Tuttavia, per l’Autorità queste motivazioni non giustificano la deroga ai criteri pro-concorrenziali stabiliti dalla legge. Inoltre, Anac ha rilevato un ulteriore vizio formale: un’incoerenza tra il cronoprogramma dei lavori e il termine previsto nel disciplinare, elemento che contribuisce a compromettere la trasparenza e la coerenza dell’intera procedura.
Obiettivo: più concorrenza e maggiori opportunità per le PMI
Alla base dell’intervento dell’Autorità c’è la volontà di difendere un principio chiave della disciplina degli appalti pubblici: garantire pari opportunità di accesso al mercato a tutte le imprese, in particolare quelle di piccole e medie dimensioni. La frammentazione in lotti rappresenta uno strumento fondamentale per evitare che solo le grandi aziende, dotate di strutture e risorse più ampie, possano partecipare alle gare.

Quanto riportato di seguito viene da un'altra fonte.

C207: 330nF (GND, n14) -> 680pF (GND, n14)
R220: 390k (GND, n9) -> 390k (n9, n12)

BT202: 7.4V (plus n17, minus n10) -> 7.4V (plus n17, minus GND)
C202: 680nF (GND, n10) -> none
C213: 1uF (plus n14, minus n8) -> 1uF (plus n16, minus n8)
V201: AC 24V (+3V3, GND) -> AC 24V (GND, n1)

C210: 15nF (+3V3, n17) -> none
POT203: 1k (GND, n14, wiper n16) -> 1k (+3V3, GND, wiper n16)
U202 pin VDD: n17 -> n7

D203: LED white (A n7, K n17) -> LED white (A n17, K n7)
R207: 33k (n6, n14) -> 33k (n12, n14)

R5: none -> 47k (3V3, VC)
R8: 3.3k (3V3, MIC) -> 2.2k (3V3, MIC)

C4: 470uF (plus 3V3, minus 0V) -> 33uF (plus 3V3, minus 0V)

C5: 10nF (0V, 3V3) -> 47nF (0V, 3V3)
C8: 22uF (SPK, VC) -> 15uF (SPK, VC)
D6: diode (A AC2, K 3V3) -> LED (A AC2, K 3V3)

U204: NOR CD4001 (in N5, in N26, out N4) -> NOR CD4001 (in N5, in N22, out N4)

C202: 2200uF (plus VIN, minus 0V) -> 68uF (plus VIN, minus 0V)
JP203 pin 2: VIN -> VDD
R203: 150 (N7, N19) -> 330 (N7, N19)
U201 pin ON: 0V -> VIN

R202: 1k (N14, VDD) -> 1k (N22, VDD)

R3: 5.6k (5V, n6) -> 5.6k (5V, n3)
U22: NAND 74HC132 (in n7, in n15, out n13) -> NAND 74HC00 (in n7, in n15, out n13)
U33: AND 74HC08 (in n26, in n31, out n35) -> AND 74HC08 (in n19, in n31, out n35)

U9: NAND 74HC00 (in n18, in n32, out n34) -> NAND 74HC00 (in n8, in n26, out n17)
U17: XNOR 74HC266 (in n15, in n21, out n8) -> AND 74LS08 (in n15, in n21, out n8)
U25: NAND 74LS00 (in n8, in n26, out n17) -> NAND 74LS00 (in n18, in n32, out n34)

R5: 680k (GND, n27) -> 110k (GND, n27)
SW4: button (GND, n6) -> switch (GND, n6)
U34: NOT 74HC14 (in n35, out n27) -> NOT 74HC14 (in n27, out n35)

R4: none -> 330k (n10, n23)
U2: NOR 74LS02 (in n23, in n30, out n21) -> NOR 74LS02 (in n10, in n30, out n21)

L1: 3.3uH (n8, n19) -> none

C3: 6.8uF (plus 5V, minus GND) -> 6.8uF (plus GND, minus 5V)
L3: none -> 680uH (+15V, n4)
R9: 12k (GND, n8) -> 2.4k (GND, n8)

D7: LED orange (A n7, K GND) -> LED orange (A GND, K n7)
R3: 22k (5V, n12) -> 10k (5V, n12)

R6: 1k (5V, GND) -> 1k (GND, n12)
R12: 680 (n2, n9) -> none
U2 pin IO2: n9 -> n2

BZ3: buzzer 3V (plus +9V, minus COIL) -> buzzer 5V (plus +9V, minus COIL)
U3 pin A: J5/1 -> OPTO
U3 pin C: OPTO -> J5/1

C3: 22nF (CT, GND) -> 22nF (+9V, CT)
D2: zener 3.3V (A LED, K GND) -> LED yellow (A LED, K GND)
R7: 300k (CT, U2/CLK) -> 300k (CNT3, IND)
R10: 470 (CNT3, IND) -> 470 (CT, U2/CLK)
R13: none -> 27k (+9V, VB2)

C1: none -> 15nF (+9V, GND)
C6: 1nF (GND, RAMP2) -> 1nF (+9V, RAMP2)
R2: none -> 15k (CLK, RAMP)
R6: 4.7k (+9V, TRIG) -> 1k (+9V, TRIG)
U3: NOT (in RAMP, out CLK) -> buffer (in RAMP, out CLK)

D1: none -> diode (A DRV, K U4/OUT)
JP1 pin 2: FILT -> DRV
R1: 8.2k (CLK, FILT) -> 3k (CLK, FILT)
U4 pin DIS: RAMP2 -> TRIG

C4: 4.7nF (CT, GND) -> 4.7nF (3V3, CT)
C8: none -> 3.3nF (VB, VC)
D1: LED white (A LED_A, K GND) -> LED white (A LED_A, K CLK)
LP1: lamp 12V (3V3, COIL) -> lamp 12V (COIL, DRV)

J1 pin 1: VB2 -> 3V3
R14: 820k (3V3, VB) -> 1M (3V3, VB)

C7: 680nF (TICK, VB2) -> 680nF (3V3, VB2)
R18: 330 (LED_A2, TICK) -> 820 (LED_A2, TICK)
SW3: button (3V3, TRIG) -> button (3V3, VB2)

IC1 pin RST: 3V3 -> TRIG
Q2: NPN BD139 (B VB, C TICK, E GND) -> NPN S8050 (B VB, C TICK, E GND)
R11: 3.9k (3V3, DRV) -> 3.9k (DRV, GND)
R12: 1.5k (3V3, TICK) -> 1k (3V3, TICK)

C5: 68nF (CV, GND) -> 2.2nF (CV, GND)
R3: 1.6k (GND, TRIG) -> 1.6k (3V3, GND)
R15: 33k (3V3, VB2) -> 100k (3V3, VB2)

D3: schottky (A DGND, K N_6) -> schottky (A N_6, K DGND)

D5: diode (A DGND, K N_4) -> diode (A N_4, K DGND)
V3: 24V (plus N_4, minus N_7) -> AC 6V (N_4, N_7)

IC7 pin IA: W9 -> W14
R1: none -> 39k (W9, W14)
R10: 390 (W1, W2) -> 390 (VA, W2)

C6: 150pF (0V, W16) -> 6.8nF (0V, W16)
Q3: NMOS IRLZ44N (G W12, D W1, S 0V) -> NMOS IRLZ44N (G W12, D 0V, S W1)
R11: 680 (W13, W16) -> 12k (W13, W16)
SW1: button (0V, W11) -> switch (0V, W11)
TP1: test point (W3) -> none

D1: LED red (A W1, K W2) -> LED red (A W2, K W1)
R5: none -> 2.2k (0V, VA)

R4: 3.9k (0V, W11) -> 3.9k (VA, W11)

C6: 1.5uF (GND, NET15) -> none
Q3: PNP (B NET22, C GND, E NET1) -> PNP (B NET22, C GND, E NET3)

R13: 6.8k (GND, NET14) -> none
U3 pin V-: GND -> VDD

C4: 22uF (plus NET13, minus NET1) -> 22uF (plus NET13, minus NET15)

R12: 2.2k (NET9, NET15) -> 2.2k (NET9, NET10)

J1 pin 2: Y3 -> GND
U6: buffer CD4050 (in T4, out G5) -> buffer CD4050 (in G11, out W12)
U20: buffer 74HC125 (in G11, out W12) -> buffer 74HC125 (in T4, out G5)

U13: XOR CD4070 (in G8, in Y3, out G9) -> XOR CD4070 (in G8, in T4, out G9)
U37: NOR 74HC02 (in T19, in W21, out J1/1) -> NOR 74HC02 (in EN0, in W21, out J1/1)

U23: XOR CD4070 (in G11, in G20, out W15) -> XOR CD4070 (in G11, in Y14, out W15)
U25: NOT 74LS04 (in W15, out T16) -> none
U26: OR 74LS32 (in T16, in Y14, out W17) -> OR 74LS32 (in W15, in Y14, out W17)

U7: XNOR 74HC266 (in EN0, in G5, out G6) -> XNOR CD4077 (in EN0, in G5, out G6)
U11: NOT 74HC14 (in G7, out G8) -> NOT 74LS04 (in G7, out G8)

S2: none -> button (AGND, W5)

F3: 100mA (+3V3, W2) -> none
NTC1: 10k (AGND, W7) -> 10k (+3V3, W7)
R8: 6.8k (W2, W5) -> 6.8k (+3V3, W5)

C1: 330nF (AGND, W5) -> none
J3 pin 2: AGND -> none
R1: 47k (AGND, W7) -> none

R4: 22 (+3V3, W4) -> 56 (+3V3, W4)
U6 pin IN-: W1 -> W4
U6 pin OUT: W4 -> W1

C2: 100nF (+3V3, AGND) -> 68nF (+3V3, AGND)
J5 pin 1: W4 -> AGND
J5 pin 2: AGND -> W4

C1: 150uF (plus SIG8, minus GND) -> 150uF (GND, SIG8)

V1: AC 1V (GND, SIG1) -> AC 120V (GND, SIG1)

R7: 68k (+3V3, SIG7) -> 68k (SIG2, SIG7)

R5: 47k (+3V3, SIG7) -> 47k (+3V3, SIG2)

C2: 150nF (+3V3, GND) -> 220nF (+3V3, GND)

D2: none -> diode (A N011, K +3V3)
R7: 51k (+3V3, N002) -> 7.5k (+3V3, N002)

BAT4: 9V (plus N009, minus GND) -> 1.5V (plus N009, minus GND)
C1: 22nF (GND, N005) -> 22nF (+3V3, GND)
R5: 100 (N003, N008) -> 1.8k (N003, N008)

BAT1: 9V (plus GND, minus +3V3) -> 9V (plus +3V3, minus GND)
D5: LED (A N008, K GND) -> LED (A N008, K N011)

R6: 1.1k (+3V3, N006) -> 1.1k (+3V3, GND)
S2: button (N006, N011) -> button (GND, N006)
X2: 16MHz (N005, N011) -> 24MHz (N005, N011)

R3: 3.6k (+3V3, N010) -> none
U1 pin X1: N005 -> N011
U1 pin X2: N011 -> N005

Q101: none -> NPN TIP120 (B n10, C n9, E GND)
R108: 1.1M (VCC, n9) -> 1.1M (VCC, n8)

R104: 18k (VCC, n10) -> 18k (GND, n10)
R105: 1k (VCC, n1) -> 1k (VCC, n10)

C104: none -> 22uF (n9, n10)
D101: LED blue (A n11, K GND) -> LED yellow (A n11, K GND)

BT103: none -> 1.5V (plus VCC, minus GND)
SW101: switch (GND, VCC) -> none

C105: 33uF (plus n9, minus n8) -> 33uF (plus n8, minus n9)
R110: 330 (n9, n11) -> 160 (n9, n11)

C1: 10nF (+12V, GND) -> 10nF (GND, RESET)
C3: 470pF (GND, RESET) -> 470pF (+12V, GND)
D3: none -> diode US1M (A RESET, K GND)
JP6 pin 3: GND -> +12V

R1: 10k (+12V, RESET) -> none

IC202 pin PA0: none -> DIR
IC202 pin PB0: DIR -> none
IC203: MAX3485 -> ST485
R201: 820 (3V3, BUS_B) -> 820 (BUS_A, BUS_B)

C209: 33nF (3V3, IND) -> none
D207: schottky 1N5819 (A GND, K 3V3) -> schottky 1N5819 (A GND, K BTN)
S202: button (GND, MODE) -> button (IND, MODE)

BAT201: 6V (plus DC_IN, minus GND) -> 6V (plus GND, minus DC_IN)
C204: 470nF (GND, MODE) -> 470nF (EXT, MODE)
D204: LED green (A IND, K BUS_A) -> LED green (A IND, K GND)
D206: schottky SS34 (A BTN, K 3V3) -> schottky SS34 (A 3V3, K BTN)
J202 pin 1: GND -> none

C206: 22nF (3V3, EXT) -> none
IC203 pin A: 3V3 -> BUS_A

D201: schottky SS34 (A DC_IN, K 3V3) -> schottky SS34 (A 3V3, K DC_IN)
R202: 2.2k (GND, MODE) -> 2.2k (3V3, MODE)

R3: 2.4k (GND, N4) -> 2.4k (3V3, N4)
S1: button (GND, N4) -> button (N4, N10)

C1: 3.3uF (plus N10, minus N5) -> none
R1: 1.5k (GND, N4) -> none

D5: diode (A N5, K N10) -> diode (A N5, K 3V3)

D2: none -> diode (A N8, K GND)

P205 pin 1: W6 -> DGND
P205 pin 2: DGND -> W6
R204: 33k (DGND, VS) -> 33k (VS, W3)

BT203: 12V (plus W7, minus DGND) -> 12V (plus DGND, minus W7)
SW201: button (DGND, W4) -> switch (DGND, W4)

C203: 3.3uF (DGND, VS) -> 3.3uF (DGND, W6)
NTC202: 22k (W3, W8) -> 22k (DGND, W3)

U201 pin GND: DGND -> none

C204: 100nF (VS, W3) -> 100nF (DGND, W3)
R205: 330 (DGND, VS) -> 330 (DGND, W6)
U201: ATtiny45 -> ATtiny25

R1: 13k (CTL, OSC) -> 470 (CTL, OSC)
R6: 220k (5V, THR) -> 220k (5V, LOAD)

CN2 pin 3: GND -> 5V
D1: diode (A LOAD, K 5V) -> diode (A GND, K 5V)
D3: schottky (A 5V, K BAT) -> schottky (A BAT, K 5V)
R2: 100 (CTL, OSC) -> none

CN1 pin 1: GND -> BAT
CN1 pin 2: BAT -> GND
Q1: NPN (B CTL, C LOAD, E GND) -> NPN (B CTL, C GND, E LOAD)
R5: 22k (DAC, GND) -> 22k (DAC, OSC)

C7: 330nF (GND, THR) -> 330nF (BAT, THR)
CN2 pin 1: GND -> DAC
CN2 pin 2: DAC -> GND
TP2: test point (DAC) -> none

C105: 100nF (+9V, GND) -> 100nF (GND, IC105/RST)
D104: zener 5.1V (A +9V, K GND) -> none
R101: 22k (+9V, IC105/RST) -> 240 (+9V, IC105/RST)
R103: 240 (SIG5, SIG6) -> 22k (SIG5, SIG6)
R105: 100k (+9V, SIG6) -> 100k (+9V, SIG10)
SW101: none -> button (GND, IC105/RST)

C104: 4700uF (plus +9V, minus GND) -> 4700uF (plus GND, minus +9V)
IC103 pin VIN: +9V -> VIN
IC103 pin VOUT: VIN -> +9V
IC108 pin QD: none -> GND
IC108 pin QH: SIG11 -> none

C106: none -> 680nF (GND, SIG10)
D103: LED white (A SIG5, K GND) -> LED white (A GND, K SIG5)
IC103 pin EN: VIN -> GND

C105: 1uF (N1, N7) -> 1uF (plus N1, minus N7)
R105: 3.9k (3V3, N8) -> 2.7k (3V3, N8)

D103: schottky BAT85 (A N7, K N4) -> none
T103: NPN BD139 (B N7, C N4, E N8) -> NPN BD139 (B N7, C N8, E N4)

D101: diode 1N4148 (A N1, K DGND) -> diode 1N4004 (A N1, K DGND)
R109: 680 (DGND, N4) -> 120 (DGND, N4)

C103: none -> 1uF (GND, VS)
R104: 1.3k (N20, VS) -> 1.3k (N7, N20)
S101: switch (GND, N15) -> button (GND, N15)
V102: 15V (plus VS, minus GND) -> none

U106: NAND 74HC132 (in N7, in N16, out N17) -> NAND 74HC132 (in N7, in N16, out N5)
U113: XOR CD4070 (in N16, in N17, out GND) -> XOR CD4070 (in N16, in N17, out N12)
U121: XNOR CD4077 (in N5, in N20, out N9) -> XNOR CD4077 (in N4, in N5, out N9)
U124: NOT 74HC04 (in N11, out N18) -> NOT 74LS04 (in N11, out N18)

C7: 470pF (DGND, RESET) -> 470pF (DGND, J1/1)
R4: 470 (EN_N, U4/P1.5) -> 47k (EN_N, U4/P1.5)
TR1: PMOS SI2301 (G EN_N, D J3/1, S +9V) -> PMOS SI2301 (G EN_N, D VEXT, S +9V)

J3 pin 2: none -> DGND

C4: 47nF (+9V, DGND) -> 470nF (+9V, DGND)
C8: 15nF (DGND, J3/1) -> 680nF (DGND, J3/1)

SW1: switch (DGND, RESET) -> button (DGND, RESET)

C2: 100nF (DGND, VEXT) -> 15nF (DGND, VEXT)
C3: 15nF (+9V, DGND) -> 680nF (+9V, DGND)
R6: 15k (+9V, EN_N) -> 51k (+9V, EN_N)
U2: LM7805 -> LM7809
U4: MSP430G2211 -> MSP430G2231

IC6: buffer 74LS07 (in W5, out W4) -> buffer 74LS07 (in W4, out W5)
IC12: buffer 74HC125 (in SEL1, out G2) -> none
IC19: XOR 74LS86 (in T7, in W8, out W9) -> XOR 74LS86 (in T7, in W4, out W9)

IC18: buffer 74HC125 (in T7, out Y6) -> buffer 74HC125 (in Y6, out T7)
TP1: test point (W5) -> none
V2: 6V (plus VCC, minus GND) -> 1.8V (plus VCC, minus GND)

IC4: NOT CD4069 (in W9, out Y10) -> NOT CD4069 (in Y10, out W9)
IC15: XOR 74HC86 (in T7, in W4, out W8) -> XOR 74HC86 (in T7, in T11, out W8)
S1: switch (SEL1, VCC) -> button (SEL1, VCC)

Anac ribadisce che il corretto dimensionamento degli appalti non è solo una questione di tecnica contrattuale, ma un elemento essenziale per assicurare una competizione leale e trasparente. Obbligare i candidati a coprire l’intero intervento – si sottolinea – compromette l’effettiva pluralità di offerte e rischia di restringere l’accesso alle commesse pubbliche a una platea ristretta di soggetti.
Quali scenari ora?
Pertanto on la delibera n. 287, l’Autorità ha dato alla stazione appaltante 15 giorni di tempo per ritirare gli atti di gara, avvertendo che, in caso di inadempienza, sarà essa stessa a promuovere l’impugnazione formale della documentazione. La decisione potrebbe avere un impatto significativo anche su altre procedure simili, spingendo gli enti pubblici ad adottare criteri più inclusivi e rispettosi del principio di libera concorrenza.
Il caso evidenzia ancora una volta l’importanza di costruire bandi di gara che rispettino le regole e favoriscano la partecipazione più ampia possibile, specialmente in una fase in cui gli investimenti del PNRR impongono rapidità di esecuzione ma anche trasparenza e correttezza.